The Claimants attempted to displace this general position by pointing to three procurement cases where expert evidence was admitted but each of them were distinguished because of their particular circumstances as follows; Harmon v House of Commons [1999] 67 Con LR – the evidence went to causation of loss; Henry Brothers v Dept of Education [2011] NICA 59 – the expert evidence concerned the applicability of one criterion rather than wider issues of the whole tender process; Newcastle NHS v. Newcastle Primary Care Trust [2012] EWHC 2093 (QB) – a passing reference by the judge on an interim application.

The judge held that this opinion evidence might though be admissible in procurement cases concerned with manifest error where there were “unusual circumstances” and technical or complex questions arose. He therefore rejected the Defendant’s argument that if expert evidence was required to establish if an error had been made that could never be “manifest”. Those circumstances and complexities were not found to exist in this case and instead a relatively straightforward consideration of planning and financial matters was required .The court’s review would then be no different to reviewing a planning decision in the Administrative Court.

Further, the Claimant’s proposed issues for the experts were held to be “…designed to permit nothing less than a complete re-run of the evaluation process, with the experts commenting on each element of the tenders and their evaluation, and seeking to substitute their own views for those held, and the decisions taken, at the time. The questions ignore the limited review task for the court at trial, and erroneously assume that a complete replay of the whole evaluation process will be allowed.” So the evidence would be directed showing that whole evaluation was manifestly wrong, which in the light of Lynch was prohibited.

In cases of unfairness and unequal treatment, however, the Judge noted that it was difficult to see any circumstance where expert evidence could be admissible.  

Conclusion

This decision shows again (1) the limited basis of manifest error challenges and (2) that despite there being little room for judicial review in procurement challenges from economic operators, the reliance on Lynch and the parallels with irrationality in domestic public law illustrate that the Court’s supervisory role in procurement challenges is similar.

Colin Ricciardiello is a Partner at Sharpe Pritchard. He can be contacted on 020 7405 4600 or by This email address is being protected from spambots. You need JavaScript enabled to view it..


[1] The test of ‘manifest error’ in procurement challenges is similar, if not the same, as the Wednesbury test of irrationality in judicial review proceedings – see Upjohn below. So, the Court had to give the contracting authority a broad discretion and which should only be disturbed if the decision represented a manifest error.

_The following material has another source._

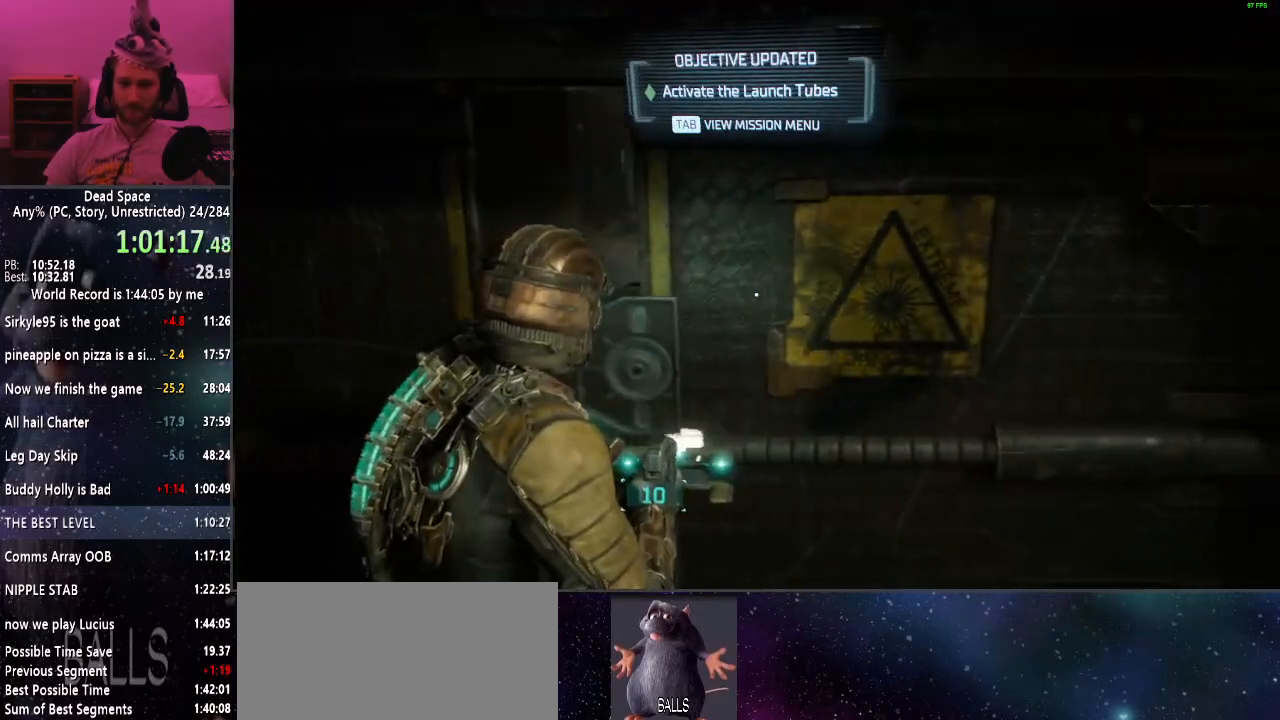
{"keys": ["shift", "w"], "mouse": [], "events": []}
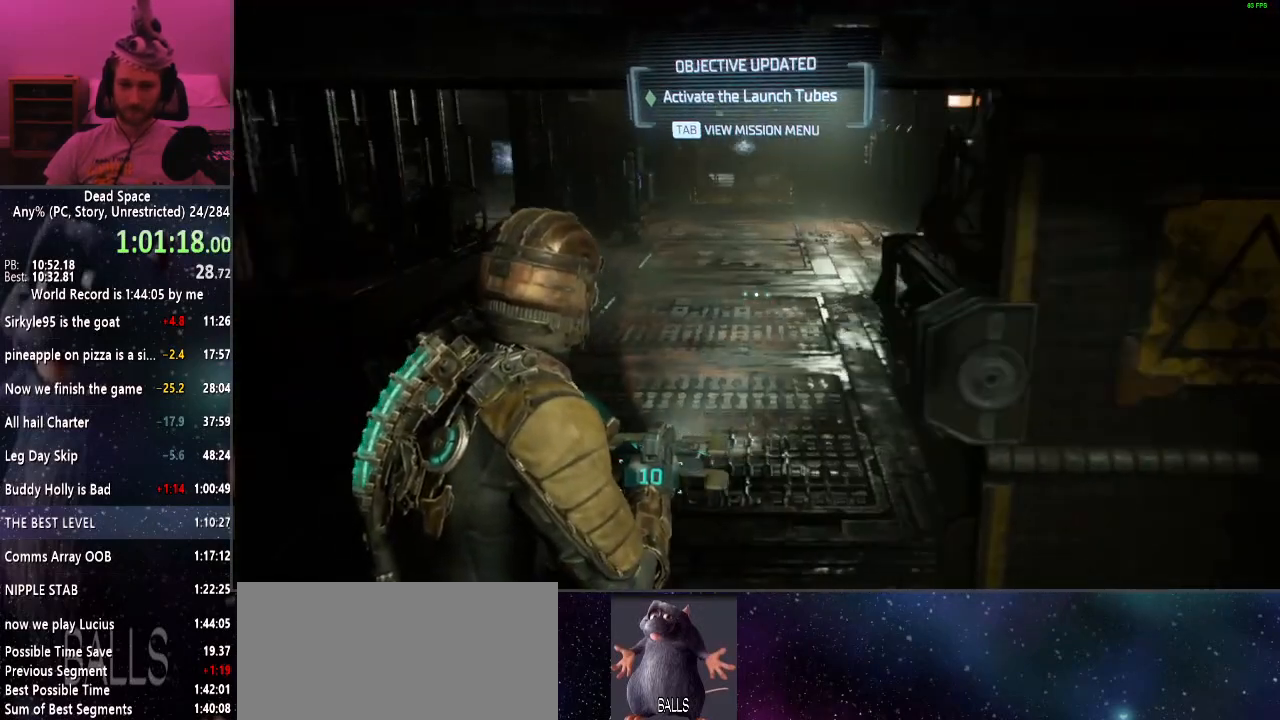
{"keys": ["shift", "w"], "mouse": [], "events": []}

[2] Upjohn Limited v Licensing Authority Established Under Medicines Act 1968 [1999] 1 WLR 927. See also Letting International v London Borough of Newham [2008 EWHC 1583] at 115 where it was held that it was not the Court’s “…task merely to embark on a remarking exercise and to substitute my own view [the Judge’s view] but to ascertain if there is a manifest error, which is not established merely because on mature reflection a different mark might have been awarded”. Manifest errors in Lettings were found without expert evidence.